### Assignment
Your task is to copy the records that follow exactly, minus any images.

### Data in this exercise
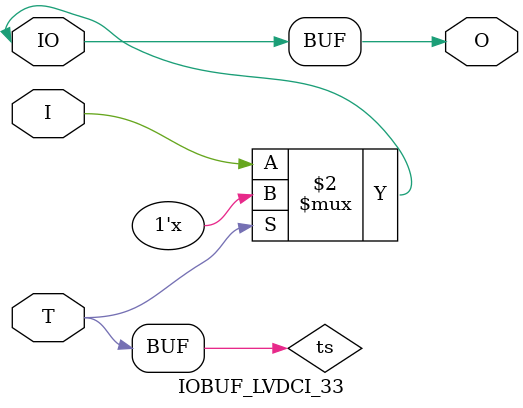
<source format=v>

/*

FUNCTION	: INPUT TRI-STATE OUTPUT BUFFER

*/

`celldefine
`timescale  100 ps / 10 ps

module IOBUF_LVDCI_33 (O, IO, I, T);

    output O;

    inout  IO;

    input  I, T;

    or O1 (ts, 1'b0, T);
    bufif0 T1 (IO, I, ts);

    buf B1 (O, IO);

endmodule

</source>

### Final answer
<source format=v>

/*

FUNCTION	: INPUT TRI-STATE OUTPUT BUFFER

*/

`celldefine
`timescale  100 ps / 10 ps

module IOBUF_LVDCI_33 (O, IO, I, T);

    output O;

    inout  IO;

    input  I, T;

    or O1 (ts, 1'b0, T);
    bufif0 T1 (IO, I, ts);

    buf B1 (O, IO);

endmodule

</source>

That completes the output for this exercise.